One of the trends that emerged from my reading of the book was that educated and affluent mothers through the ages had it easier than child brides and less educated mothers, whose children also reacted with more vehemence, looking for a better world for themselves. Do you feel my observation has some credence? Please comment on it.
I do not agree entirely. Bearing children, and raising them in our complex, the confusing socio-economic culture is a challenging matter for all mothers. For all parents in fact. Child brides are subjected to it more intensely than others. There are no shortcuts, nor ready-made answers.
There is an essay against motherhood in this anthology. Do you agree with the author that it is a redundant institution and can be replaced by test-tube babies? Do you not think that could lead to a re-enactment of what Aldous Huxley depicted in Brave New World?
I think, you mean Deepa Gahlot’s essay. This was from the earlier collection. Deepa is entitled to her views. As are others. I think many younger women would agree with Deepa. Balancing motherhood with one’s professional life is a knotty business. I know women who have opted for one or the other to do full justice to it.
Yes, it was Deepa Gahlot’s essay. As you have rightly pointed out in your preface, motherhood can be interpreted variously. What do you see as the future of motherhood in India, and in the world?
Motherhood, remains subjective. Interpreted differently in each case. Every childbirth is a different experience. It may be life-threatening. A case to note is my dear friend Smita Patil’s. She died giving birth. But, I doubt women will stop being mothers, or abandon stereotypical mothering options that live up to that Deewar [Wall, 1975] dialogue: “Mere paas maa hain [I do not have a mother]”. There is a change, a shift, nonetheless, it is slow. Women are afraid to rock this entrenched image of motherhood. At least in India. I know successful women filled with guilt that they failed to be good mothers.
Well, that is certainly a perspective that needs thought.What books and music impact your work?
I read both Bangla and English. After leaving Calcutta where I read the children’s Ramayana, Raj Kahini, or stories by Tagore and Sukumar Ray. But there was an interruption when I got into an English medium school. Culturally I moved out of Bengal. During that phase, my mother introduced me to Agatha Christie. I was 12 years perhaps…I devoured her works. And I still do. Christie fascinates me.

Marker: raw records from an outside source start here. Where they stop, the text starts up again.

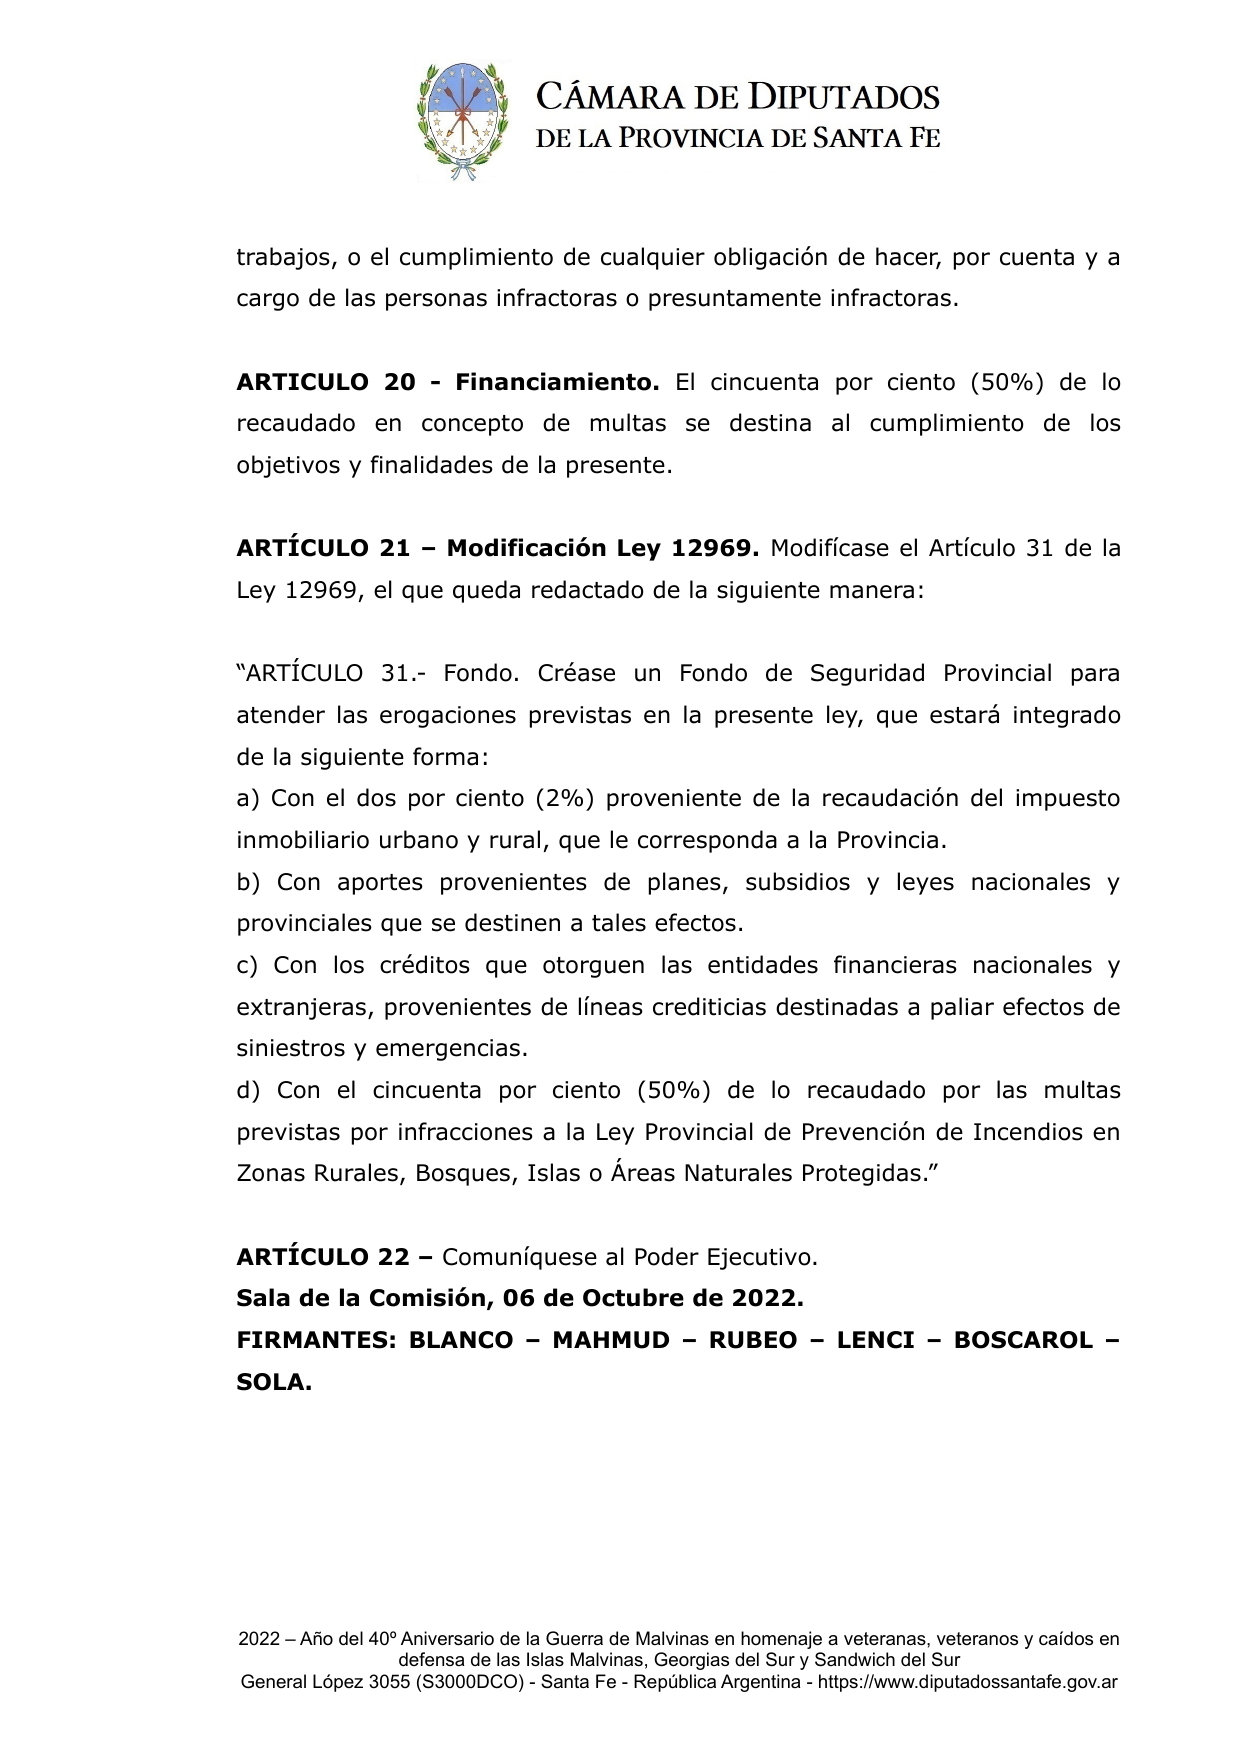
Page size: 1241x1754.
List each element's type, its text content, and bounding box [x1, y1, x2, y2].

text a) Con el dos por ciento (2%) proveniente de la recaudación del impuesto inmobiliario urbano y rural, que le corresponda a la Provincia. [236, 784, 1122, 853]
text Sala de la Comisión, 06 de Octubre de 2022. [236, 1284, 1122, 1312]
text FIRMANTES: BLANCO – MAHMUD – RUBEO – LENCI – BOSCAROL – SOLA. [236, 1326, 1122, 1395]
text d) Con el cincuenta por ciento (50%) de lo recaudado por las multas previstas por infracciones a la Ley Provincial de Prevención de Incendios en Zonas Rurales, Bosques, Islas o Áreas Naturales Protegidas.” [236, 1076, 1122, 1187]
text ARTÍCULO 21 – Modificación Ley 12969. Modifícase el Artículo 31 de la Ley 12969, el que queda redactado de la siguiente manera: [236, 534, 1122, 603]
picture [413, 59, 945, 183]
text ARTÍCULO 22 – Comuníquese al Poder Ejecutivo. [236, 1242, 1122, 1270]
text “ARTÍCULO 31.- Fondo. Créase un Fondo de Seguridad Provincial para atender las erogaciones previstas en la presente ley, que estará integrado de la siguiente forma: [236, 659, 1122, 770]
text c) Con los créditos que otorguen las entidades financieras nacionales y extranjeras, provenientes de líneas crediticias destinadas a paliar efectos de siniestros y emergencias. [236, 951, 1122, 1062]
text ARTICULO 20 - Financiamiento. El cincuenta por ciento (50%) de lo recaudado en concepto de multas se destina al cumplimiento de los objetivos y finalidades de la presente. [236, 367, 1122, 478]
text trabajos, o el cumplimiento de cualquier obligación de hacer, por cuenta y a cargo de las personas infractoras o presuntamente infractoras. [236, 242, 1122, 312]
text b) Con aportes provenientes de planes, subsidios y leyes nacionales y provinciales que se destinen a tales efectos. [236, 867, 1122, 937]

I fell in love with the piano and began to learn it. As a result, Chopin, Mozart, and Liszt were my musical inspirations. I also learned Rabindra sangeet and Manipuri dance in Calcutta…. there was no dearth of cultural grooming. We are especially fortunate that our parents enjoyed the best in performing arts. Pandit Sivakumar Sharma, the great santoor maestro who just passed away, played at home. Sitara Devi danced for private programs. We were wrapped in a rich tapestry of culture.
What is your next project? Are you writing/ curating something new?
I am a compulsive writer, always itching to write. I believe that writers do not age…they mature and get better. Currently, I am compiling non-fiction episodes about some of the most celebrated artists from Indian cinema who I was privileged to meet…the collection may be titled, Brief Encounters. Writing keeps me creatively busy. Before I sign off, we have to thank our editor Shantanuray Chaudhuri for his unconditional support to make this book a reality. He has been marvellous.
Thank you for taking our work seriously.
Thank you for giving us your time and answering the questions

(This is an online interview conducted by Mitali Chakravarty.)